In the light of the above, the practical decisions to which the Conference had come in the past ought to be continued, and somewhat elaborated as follows: If a man owns a lot in our cemetery and he wishes his Gentile spouse or their children buried in his lot, we should not object. Even if one of her parents is to be buried in that lot, we should permit it. The Jewish owner’s lot is to be considered b’soch shelo, his property, and he does not object to his Gentile relative being buried near where he himself will be buried.

The overwhelming number of such requests will come from a mixed family which wants to be buried side by side. But if it is a question of a single grave, not in a family plot, the situation is different. A Jew may object to a Gentile who is a stranger being buried next to his parent or other close relative. Here, then, where there is no family bond between the Jew and the Gentile, we have no right to force the burial of a Christian next to the grave of a Jew (in spite of the argument of Friedmann mentioned above). Therefore, for a single grave (not in a family plot) the cemetery may set aside a small section for such infrequent requests. This section of single graves for Gentile relatives would then be no different from a municipal cemetery (frequent in Europe) in which there is a Jewish section, a Gentile section, side by side.

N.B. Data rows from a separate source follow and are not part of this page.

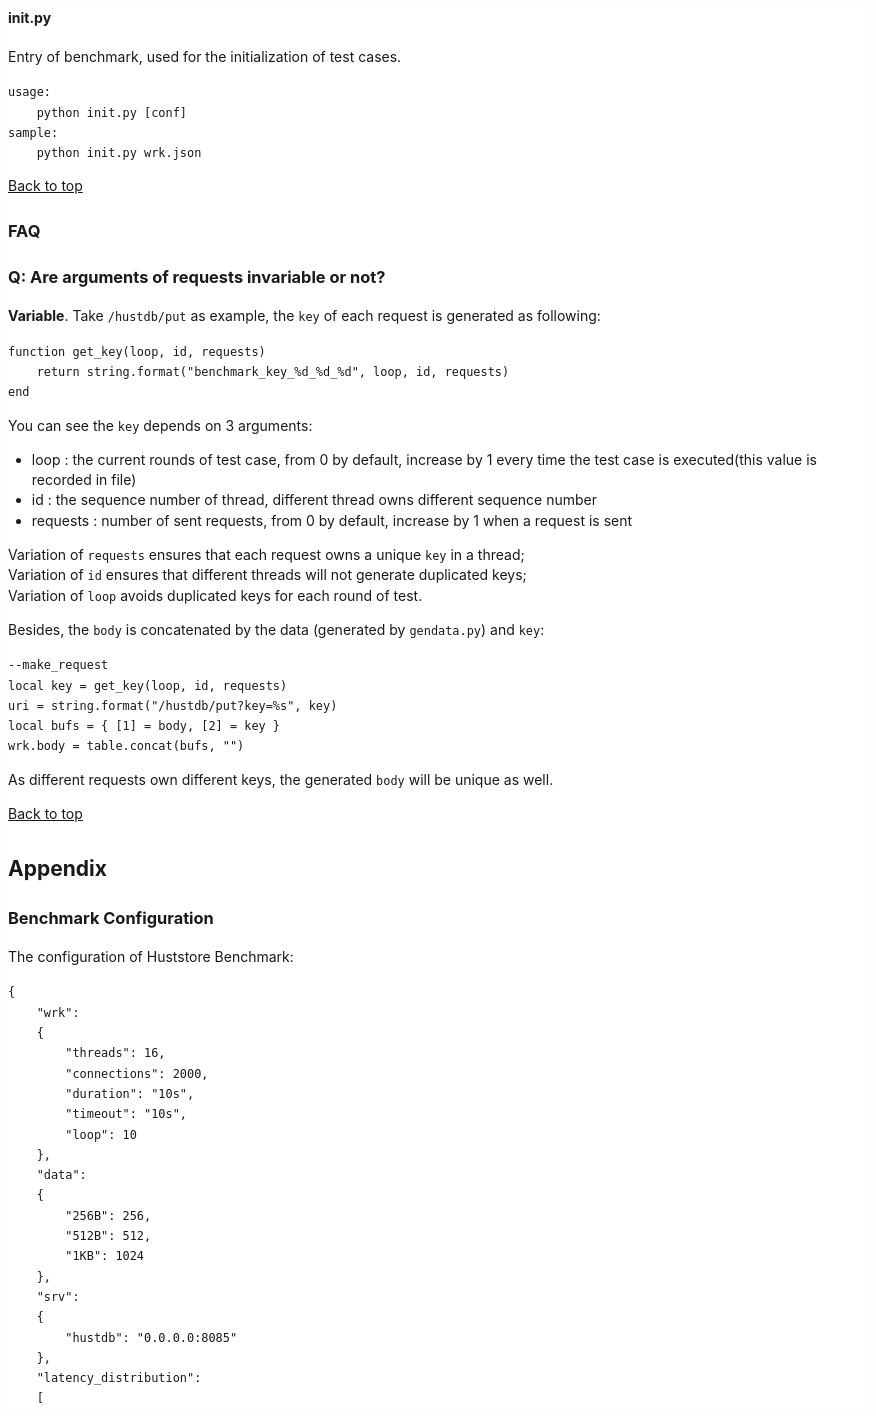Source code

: #### init.py ####

Entry of benchmark, used for the initialization of test cases.  

    usage:
        python init.py [conf]
    sample:
        python init.py wrk.json

[Back to top](#id_top)

<h3 id="id_advanced_faq">FAQ</h3>

### Q: Are arguments of requests invariable or not? ###

**Variable**. Take `/hustdb/put` as example, the `key` of each request is generated as following:  

    function get_key(loop, id, requests)
        return string.format("benchmark_key_%d_%d_%d", loop, id, requests)
    end

You can see the `key` depends on 3 arguments:  

* loop : the current rounds of test case, from 0 by default, increase by 1 every time the test case is executed(this value is recorded in file)  
* id : the sequence number of thread, different thread owns different sequence number  
* requests : number of sent requests, from 0 by default, increase by 1 when a request is sent

Variation of `requests` ensures that each request owns a unique `key` in a thread;  
Variation of `id` ensures that different threads will not generate duplicated keys;  
Variation of `loop` avoids duplicated keys for each round of test.  

Besides, the `body` is concatenated by the data (generated by `gendata.py`) and `key`:  

    --make_request
    local key = get_key(loop, id, requests)
    uri = string.format("/hustdb/put?key=%s", key)
    local bufs = { [1] = body, [2] = key }
    wrk.body = table.concat(bufs, "")

As different requests own different keys, the generated `body` will be unique as well. 

[Back to top](#id_top) 

<h2 id="id_appendix">Appendix</h2>

<h3 id="id_appendix_conf">Benchmark Configuration</h3>

The configuration of Huststore Benchmark:

    {
        "wrk":
        {
            "threads": 16,
            "connections": 2000,
            "duration": "10s",
            "timeout": "10s",
            "loop": 10
        },
        "data":
        {
            "256B": 256,
            "512B": 512,
            "1KB": 1024
        },
        "srv":
        {
            "hustdb": "0.0.0.0:8085"
        },
        "latency_distribution":
        [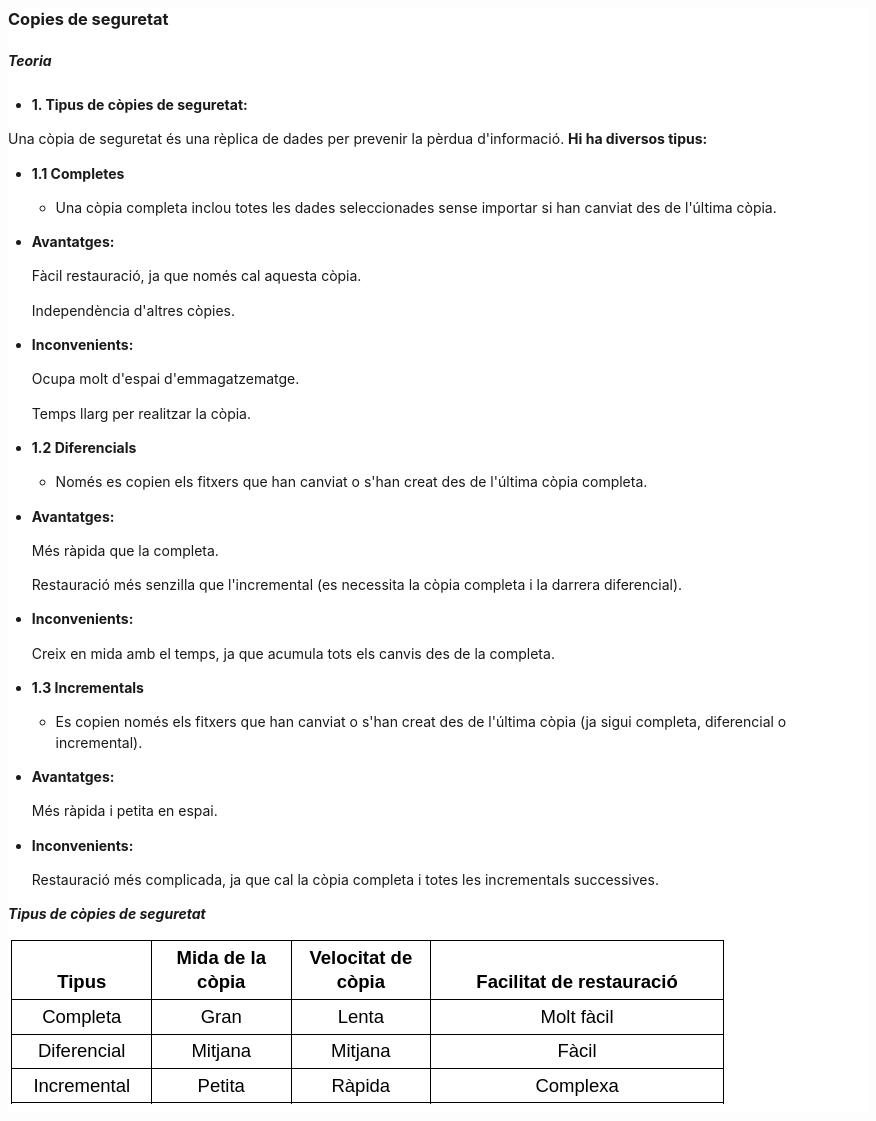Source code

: ### Copies de seguretat
##### Teoria 

- **1. Tipus de còpies de seguretat:**

Una còpia de seguretat és una rèplica de dades per prevenir la pèrdua d'informació. **Hi ha diversos tipus:**

- **1.1 Completes**

    - Una còpia completa inclou totes les dades seleccionades sense importar si han canviat des de l'última còpia.

 - **Avantatges:**

    Fàcil restauració, ja que només cal aquesta còpia.
    
    Independència d'altres còpies.

 - **Inconvenients:**

    Ocupa molt d'espai d'emmagatzematge.
    
    Temps llarg per realitzar la còpia.

- **1.2 Diferencials**

    - Només es copien els fitxers que han canviat o s'han creat des de l'última còpia completa.

- **Avantatges:**

    Més ràpida que la completa.

    Restauració més senzilla que l'incremental (es necessita la còpia completa i la darrera diferencial).

- **Inconvenients:**

    Creix en mida amb el temps, ja que acumula tots els canvis des de la completa.

- **1.3 Incrementals**

    - Es copien només els fitxers que han canviat o s'han creat des de l'última còpia (ja sigui completa, diferencial o incremental).

- **Avantatges:**

    Més ràpida i petita en espai.

- **Inconvenients:**

    Restauració més complicada, ja que cal la còpia completa i totes les incrementals successives.

***Tipus de còpies de seguretat***

![alt text](image-68.png)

Since the exclusive Jewishness of the Jewish cemetery is rooted deeply in Jewish sentiment, if not in formal Jewish law, any Christian service held in it awakens protest on the part of our people, as many of us have discovered. Such protests have come from “the most liberal,” who objected to a Christological service conducted near the graves of their parents. The best solution, therefore, is the one that is generally followed. The Christian minister conducts the service in the funeral chapel or the home. The rabbi conducts the service in the Jewish cemetery; since at all events it is our duty to participate, if needed, in the burial of a non-Jew, as stated above. If it is unavoidable that the Christian minister officiate in the Jewish cemetery, then he must either use our Manual or just selections from the Psalms, etc. Certainly no Christian type of tombstone must ever be permitted in a Jewish cemetery.

In essence, it may be said that the point of view consistently followed by the Conference and now developed more fully, is based upon the following considerations: The communal (or congregational) cemetery has an honored status rooted in custom but not in law, except insofar as custom becomes law (minhag yisroel Torah hu). There is a special and older status for a man’s own lot (b’soch shelo). Also, we have a moral obligation to be concerned, when needed, with funerals of non-Jews. Kaddish and el mole rachamim may be said for them, especially when there is a special relationship or situation involved. Close Gentile relatives, therefore, may at the request of the family be buried in the family plot; but as to single graves in a row, the congregation should not, on its own initiative, bury Jews and unrelated Gentiles side by side. Whatever service is conducted by a Christian minister in the home or funeral chapel does not concern us, but the services in the cemetery should always be a Jewish service.